Problem to work on >>
Output everything in the data exactly, leaving the pictures out.

Information shown >>
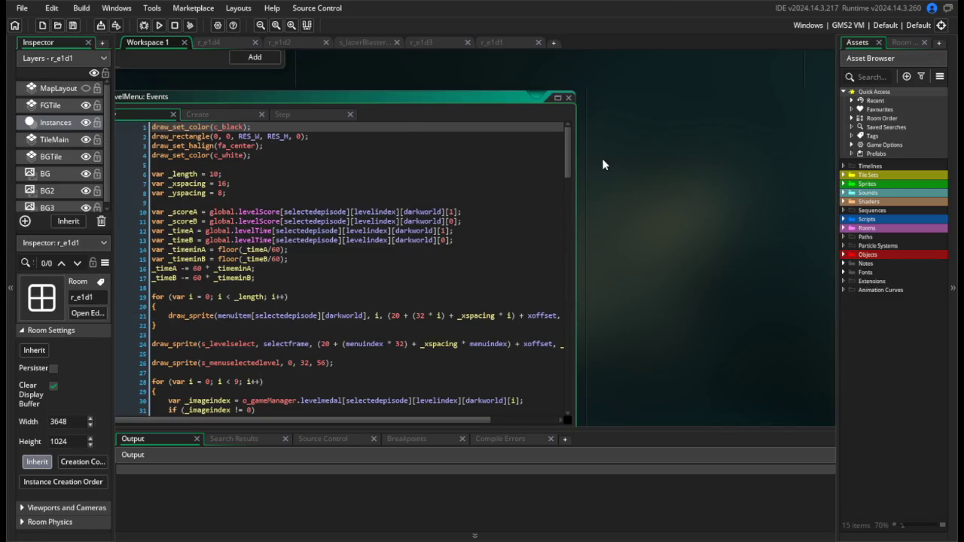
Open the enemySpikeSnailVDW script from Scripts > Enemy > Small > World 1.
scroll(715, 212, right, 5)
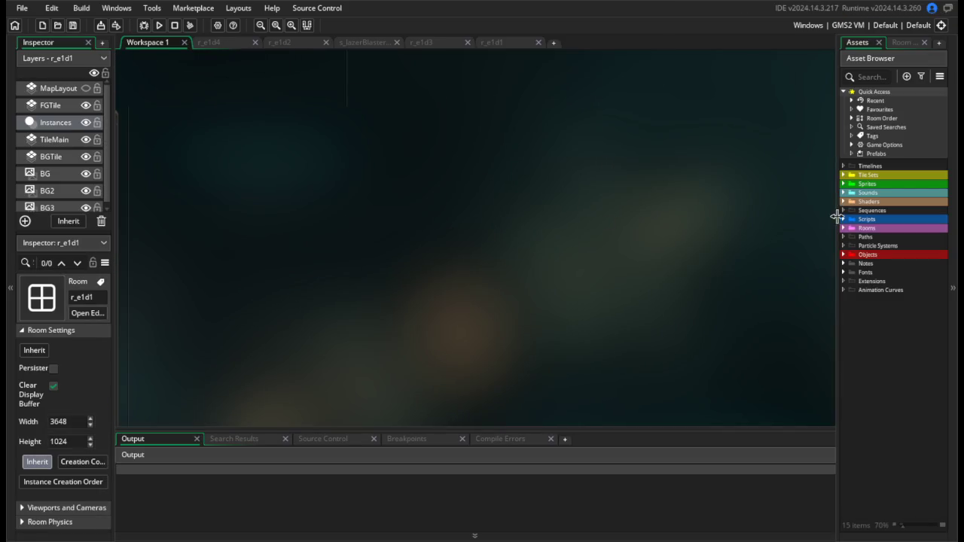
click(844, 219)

Task solution >>
Open the enemySpikeSnailVDW script from Scripts > Enemy > Small > World 1.
scroll(715, 212, right, 5)
click(844, 219)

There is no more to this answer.